I looked it up on the web to read what everyone else said, but each person experiences something different because they might be caused by some other problem. Will you tell me more about them? Your mother said you were born having a seizure and for a long time you had them one after another back to back. You couldn’t have been able to go to school, could you? She told me she never let you out of her sight – you could never go and play at friend’s houses or have sleep overs because she was afraid you’d have a seizure. Megan told me once that your siblings used to laugh at you and kick at you sometimes when you were having a seizure, but I don’t know if that was true. Is this why you didn’t have many friends? You must have been very lonely as a child. I haven’t done much research on it yet, but what is the long term affect? It can’t be good. Your mom said you had brain surgery when you were about 12 and it was able to stop some of the bleeding and it cut back on how many seizures you had, but it didn’t stop them completely. I know you’ve had quite a lot of seizures while you’ve been in there. I remember you told me once that you woke up from one to find you were cuffed – for their protection.
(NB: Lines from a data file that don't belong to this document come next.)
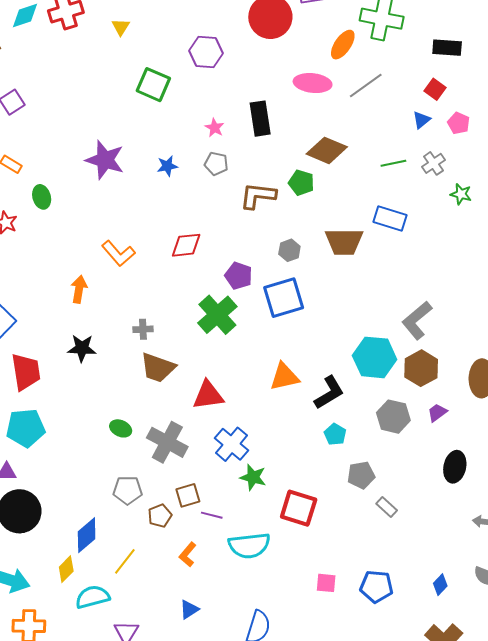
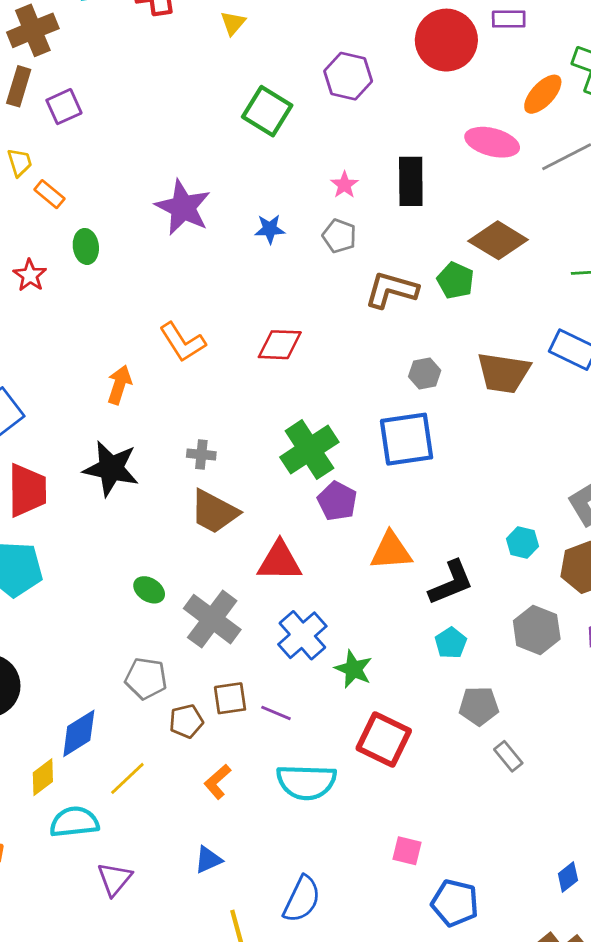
purple pentagon: (239, 276) -> (337, 501), moved
black star: (82, 348) -> (111, 468), size x1.4
cyan hexagon: (375, 357) -> (522, 542), size x0.5
green star: (253, 477) -> (353, 669), moved
purple line: (212, 515) -> (276, 713), moved
blue pentagon: (376, 587) -> (455, 903), moved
Because getting good medical care inside prison is a big issue for many people, I read about it a lot. This is why I want to write about this medical issue of yours and how it’s been treated, to come out in this book. You also mentioned in different letters in different years about the problem with your knees swelling and it’s been painful. I know you asked about getting the fluid drained and the dr said it would never be approved. A very simple procedure that would have helped the pain and they wouldn’t do it. You said once they told you had arthritis except that isn’t a symptom of arthritis I don’t think – at least it isn’t a symptom I ever heard of. Is this still a problem for you? You wrote about for several years at times. If there is anything else medical – even if it is someone else, if you can, tell me about it.
In your mid teens when you started hanging with the wrong people – I did the same thing. I was 17 when I started smoking pot but it wasn’t until I was 18 and left home that I got into harder drugs. I was always a loner and I didn’t know how to make friends. I couldn’t see why anyone would want to even be my friends, but when I did speed I was able to be outgoing and fun to be around. It helped me be a different person. I dropped out of college and mostly I hung out in pool halls and bars. I became a really good pool player – could beat most everyone unless they were pro. There many things I was involved in that could have gotten me in trouble. But it didn’t. I wasn’t a bad person, just a screwed up kid – just like you. You are paying such a high price for your mistakes. Hopefully we will be able to create some good out of it and help other people through your experience.
Also – you should have got your stuff back by now – your books and other belongings they took away, but I will soon order you some more books. Well – better go to bed. Sleep well. Try to chant some D’s and keep your energy focused in a positive way and keep your future pictured in your mind until it becomes a reality. I’m right there with you. Remember that. Love, mom.